▶ Task item
The lines from the start of the data up to and including the one with "Outrigger state indicator" should be returned exactly, and nothing else.
═══ Exercise data ═══
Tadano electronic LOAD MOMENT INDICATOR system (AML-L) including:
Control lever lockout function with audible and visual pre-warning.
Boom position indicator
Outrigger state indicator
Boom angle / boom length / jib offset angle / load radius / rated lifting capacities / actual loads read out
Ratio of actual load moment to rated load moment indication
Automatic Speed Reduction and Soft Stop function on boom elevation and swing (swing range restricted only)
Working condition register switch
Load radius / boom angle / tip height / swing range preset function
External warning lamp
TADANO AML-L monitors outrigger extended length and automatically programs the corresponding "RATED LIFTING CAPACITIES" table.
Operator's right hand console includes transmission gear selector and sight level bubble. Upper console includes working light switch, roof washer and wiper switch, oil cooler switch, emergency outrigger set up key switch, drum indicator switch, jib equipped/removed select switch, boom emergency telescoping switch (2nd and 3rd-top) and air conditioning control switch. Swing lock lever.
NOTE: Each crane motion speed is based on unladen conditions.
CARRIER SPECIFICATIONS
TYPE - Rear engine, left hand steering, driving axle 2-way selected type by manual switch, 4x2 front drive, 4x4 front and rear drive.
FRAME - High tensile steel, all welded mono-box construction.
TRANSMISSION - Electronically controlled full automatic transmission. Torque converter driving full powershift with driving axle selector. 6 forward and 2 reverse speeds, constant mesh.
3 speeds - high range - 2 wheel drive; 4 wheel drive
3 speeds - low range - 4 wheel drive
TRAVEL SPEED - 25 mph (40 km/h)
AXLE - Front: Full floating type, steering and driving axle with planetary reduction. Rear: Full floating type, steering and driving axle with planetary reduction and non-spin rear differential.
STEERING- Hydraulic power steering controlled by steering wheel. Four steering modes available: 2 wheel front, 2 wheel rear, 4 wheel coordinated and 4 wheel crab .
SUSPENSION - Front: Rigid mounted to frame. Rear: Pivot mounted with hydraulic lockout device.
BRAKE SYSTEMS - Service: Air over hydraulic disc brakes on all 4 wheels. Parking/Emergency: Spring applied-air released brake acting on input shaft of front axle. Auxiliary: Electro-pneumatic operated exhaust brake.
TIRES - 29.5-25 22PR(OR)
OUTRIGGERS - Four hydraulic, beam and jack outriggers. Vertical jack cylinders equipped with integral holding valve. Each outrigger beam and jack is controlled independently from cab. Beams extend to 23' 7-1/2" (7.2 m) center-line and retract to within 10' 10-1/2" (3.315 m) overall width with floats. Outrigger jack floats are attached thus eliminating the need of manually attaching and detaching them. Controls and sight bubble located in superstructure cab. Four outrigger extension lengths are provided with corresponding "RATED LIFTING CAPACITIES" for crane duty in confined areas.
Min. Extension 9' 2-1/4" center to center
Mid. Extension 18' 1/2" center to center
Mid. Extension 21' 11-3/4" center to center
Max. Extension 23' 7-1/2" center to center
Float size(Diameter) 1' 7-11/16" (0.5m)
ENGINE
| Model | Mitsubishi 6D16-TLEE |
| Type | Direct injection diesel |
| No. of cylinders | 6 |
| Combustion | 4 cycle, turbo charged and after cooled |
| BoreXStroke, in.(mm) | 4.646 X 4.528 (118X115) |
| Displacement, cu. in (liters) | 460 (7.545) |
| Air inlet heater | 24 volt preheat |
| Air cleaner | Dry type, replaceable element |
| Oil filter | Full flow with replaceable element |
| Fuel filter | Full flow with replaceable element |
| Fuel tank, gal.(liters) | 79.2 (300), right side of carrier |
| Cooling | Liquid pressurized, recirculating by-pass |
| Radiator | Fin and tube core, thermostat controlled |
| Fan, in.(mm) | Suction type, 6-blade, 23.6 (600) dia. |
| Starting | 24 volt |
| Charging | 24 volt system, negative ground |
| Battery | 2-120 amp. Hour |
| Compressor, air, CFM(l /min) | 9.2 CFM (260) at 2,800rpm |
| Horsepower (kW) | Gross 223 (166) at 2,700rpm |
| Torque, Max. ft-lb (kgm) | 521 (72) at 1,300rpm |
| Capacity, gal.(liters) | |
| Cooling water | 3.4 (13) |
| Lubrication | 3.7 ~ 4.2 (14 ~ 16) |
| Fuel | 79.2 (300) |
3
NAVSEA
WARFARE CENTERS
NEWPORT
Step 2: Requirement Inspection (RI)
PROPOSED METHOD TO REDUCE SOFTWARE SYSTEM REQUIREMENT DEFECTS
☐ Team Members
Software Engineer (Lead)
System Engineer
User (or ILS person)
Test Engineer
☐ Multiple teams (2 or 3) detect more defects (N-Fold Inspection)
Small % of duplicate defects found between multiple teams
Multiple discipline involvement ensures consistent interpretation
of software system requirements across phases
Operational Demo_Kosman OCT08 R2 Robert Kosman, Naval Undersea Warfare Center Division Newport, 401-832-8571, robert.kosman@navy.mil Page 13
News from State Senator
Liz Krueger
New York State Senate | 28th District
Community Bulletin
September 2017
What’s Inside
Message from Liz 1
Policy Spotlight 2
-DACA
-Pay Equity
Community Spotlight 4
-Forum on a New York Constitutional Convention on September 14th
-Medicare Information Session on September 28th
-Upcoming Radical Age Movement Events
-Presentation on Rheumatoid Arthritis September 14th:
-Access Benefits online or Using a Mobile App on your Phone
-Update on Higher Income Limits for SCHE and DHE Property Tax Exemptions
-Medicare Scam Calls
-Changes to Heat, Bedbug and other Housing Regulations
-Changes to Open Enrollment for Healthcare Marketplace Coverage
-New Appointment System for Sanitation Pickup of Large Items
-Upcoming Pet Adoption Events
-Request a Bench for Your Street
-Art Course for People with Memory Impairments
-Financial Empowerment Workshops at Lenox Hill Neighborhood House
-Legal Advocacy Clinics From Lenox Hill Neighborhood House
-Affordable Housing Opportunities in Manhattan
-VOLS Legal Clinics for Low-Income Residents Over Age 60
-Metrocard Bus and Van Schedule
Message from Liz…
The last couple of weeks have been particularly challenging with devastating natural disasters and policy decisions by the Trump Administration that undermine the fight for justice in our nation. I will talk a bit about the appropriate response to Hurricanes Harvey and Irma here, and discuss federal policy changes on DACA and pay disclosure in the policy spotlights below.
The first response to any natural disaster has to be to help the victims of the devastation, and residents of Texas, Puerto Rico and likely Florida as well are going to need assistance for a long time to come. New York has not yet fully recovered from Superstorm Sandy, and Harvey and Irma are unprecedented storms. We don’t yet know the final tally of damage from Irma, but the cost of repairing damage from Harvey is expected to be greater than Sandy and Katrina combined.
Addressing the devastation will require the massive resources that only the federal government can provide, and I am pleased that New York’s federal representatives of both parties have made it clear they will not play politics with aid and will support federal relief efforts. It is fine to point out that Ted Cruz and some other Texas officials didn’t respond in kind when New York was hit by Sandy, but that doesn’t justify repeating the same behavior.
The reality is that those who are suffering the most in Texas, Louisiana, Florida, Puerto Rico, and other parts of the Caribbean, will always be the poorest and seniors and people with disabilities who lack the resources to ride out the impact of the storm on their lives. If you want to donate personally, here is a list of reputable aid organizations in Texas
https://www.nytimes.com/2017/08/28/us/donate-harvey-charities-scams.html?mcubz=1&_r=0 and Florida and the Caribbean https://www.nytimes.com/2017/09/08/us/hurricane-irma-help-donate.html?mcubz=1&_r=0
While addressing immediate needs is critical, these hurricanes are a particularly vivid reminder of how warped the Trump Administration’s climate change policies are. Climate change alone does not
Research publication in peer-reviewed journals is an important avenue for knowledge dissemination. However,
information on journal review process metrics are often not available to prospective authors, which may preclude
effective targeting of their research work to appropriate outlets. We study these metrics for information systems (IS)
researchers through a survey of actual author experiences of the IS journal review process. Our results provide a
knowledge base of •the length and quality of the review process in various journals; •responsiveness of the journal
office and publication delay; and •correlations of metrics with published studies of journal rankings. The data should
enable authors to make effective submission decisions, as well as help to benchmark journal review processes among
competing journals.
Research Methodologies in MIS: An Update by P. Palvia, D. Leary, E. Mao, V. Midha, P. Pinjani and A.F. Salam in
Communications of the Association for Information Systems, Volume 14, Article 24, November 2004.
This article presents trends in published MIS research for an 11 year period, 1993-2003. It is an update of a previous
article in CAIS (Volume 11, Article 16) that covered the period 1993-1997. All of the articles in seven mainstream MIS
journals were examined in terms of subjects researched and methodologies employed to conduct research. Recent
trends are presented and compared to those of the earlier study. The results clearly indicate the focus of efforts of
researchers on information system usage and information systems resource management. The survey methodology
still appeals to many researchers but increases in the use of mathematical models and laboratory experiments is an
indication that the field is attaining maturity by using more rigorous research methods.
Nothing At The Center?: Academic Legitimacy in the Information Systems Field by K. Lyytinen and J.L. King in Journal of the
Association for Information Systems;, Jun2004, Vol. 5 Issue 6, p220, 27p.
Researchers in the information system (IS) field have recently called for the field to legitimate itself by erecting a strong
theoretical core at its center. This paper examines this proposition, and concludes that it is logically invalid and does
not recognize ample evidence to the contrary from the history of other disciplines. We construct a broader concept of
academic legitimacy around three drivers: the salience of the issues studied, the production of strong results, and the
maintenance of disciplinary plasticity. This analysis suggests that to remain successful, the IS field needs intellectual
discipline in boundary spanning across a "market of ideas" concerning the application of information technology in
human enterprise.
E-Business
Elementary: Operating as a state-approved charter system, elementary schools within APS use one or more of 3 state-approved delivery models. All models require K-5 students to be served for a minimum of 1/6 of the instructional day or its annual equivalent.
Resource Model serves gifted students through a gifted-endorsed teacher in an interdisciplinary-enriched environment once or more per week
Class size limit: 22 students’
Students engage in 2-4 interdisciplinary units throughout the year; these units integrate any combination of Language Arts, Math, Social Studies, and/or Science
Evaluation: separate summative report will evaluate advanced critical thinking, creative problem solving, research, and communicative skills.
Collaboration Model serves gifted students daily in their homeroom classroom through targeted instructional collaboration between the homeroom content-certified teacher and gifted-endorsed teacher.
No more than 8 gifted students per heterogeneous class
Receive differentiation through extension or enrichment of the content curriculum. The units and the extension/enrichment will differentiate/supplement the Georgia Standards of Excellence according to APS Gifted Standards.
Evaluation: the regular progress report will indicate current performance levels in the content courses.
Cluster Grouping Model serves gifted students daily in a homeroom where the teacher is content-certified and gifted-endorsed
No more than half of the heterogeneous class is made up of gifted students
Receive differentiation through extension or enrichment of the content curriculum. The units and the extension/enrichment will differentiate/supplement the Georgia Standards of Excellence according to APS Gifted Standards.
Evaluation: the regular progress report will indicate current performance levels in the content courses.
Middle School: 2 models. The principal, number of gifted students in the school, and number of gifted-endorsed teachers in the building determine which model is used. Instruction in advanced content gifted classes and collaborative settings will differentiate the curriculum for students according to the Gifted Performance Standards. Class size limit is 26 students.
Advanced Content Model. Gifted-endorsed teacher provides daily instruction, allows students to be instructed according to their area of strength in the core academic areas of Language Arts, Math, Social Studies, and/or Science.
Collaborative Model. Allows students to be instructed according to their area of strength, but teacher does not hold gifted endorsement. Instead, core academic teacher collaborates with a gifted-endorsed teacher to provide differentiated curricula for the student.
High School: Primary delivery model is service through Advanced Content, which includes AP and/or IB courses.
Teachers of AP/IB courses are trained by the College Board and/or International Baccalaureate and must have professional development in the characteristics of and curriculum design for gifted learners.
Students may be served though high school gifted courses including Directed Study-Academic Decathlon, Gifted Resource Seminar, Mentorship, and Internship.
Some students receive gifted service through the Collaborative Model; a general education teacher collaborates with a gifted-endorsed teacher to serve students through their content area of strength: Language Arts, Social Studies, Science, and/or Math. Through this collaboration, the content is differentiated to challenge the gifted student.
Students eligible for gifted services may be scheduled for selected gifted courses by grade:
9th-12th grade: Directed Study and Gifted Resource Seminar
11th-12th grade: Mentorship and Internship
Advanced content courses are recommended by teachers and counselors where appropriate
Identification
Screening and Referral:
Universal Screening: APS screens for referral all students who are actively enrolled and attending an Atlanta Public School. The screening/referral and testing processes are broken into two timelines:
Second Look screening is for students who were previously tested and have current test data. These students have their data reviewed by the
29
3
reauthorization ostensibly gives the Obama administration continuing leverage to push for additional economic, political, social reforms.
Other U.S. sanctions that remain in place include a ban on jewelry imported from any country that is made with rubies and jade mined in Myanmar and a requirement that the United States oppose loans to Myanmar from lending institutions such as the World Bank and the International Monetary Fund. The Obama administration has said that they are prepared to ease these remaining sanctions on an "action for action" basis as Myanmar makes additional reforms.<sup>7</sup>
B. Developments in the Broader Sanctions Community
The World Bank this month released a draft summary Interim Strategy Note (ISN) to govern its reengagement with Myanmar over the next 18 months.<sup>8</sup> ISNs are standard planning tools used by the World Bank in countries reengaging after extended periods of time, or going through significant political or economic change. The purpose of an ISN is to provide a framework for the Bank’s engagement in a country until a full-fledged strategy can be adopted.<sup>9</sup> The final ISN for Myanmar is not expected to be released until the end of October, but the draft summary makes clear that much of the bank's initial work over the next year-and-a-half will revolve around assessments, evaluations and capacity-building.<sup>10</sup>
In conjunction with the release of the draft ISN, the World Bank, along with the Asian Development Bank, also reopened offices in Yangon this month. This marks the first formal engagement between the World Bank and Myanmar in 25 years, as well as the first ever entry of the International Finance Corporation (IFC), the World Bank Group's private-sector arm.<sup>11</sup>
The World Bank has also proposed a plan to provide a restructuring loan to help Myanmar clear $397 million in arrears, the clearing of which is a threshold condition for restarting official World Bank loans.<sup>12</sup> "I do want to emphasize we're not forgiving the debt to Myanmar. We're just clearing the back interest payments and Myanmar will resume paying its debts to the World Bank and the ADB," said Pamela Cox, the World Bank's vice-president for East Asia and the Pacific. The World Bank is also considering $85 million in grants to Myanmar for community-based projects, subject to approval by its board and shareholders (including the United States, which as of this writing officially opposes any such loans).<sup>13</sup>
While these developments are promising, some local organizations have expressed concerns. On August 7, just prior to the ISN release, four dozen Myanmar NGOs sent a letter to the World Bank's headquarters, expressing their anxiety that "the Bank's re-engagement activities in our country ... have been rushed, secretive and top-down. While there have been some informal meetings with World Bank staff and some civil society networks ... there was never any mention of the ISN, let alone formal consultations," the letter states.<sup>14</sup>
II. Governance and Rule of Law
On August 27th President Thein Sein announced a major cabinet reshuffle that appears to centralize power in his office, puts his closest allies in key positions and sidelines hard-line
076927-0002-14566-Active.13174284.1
═══
▶ Answer for the task
Tadano electronic LOAD MOMENT INDICATOR system (AML-L) including:
Control lever lockout function with audible and visual pre-warning.
Boom position indicator
Outrigger state indicator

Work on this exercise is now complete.